#### EXCERPTED RECORDS

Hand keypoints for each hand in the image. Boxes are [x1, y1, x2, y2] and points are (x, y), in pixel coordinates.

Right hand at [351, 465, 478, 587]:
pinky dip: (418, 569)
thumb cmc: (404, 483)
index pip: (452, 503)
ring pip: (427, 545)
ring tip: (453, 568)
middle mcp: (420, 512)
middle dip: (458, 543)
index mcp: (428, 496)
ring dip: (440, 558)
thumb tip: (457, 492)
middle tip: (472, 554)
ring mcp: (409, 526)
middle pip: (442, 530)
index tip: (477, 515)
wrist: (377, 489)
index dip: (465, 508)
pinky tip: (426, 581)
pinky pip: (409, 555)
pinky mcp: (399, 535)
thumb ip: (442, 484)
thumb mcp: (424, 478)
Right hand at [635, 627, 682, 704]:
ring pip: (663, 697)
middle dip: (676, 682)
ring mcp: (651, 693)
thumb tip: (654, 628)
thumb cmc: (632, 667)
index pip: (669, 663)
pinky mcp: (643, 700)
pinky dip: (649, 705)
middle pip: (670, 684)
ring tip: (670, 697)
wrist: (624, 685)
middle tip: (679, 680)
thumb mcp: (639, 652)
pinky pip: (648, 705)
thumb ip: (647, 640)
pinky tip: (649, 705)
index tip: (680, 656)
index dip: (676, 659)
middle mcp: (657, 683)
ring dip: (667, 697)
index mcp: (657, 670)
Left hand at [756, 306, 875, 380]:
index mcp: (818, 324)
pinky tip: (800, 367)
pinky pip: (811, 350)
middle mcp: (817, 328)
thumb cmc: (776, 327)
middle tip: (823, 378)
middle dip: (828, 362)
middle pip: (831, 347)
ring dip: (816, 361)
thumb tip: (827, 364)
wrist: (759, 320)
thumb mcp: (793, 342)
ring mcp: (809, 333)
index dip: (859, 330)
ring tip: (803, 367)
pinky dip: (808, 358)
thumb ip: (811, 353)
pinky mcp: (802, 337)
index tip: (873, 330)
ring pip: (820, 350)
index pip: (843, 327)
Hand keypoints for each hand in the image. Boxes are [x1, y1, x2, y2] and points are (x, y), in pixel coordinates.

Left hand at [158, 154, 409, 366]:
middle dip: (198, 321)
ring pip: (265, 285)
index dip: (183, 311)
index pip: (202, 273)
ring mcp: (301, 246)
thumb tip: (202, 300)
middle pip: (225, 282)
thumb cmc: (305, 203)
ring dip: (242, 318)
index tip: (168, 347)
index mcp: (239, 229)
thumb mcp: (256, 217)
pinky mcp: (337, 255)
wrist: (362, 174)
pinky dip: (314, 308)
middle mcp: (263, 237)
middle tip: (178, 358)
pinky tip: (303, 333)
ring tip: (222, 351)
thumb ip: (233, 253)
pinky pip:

########

PROBLEM STATEMENT = Print again the lines of the entries above that fall between the line holding "middle dip: (458, 543)" and the line holding "index dip: (676, 659)", inclusive, exactly as they stand.

YOUR RESPONSE =
middle dip: (458, 543)
index mcp: (428, 496)
ring dip: (440, 558)
thumb tip: (457, 492)
middle tip: (472, 554)
ring mcp: (409, 526)
middle pip: (442, 530)
index tip: (477, 515)
wrist: (377, 489)
index dip: (465, 508)
pinky tip: (426, 581)
pinky pip: (409, 555)
pinky mcp: (399, 535)
thumb ip: (442, 484)
thumb mcp: (424, 478)
Right hand at [635, 627, 682, 704]:
ring pip: (663, 697)
middle dip: (676, 682)
ring mcp: (651, 693)
thumb tip: (654, 628)
thumb cmc: (632, 667)
index pip: (669, 663)
pinky mcp: (643, 700)
pinky dip: (649, 705)
middle pip: (670, 684)
ring tip: (670, 697)
wrist: (624, 685)
middle tip: (679, 680)
thumb mcp: (639, 652)
pinky pip: (648, 705)
thumb ip: (647, 640)
pinky tip: (649, 705)
index tip: (680, 656)
index dip: (676, 659)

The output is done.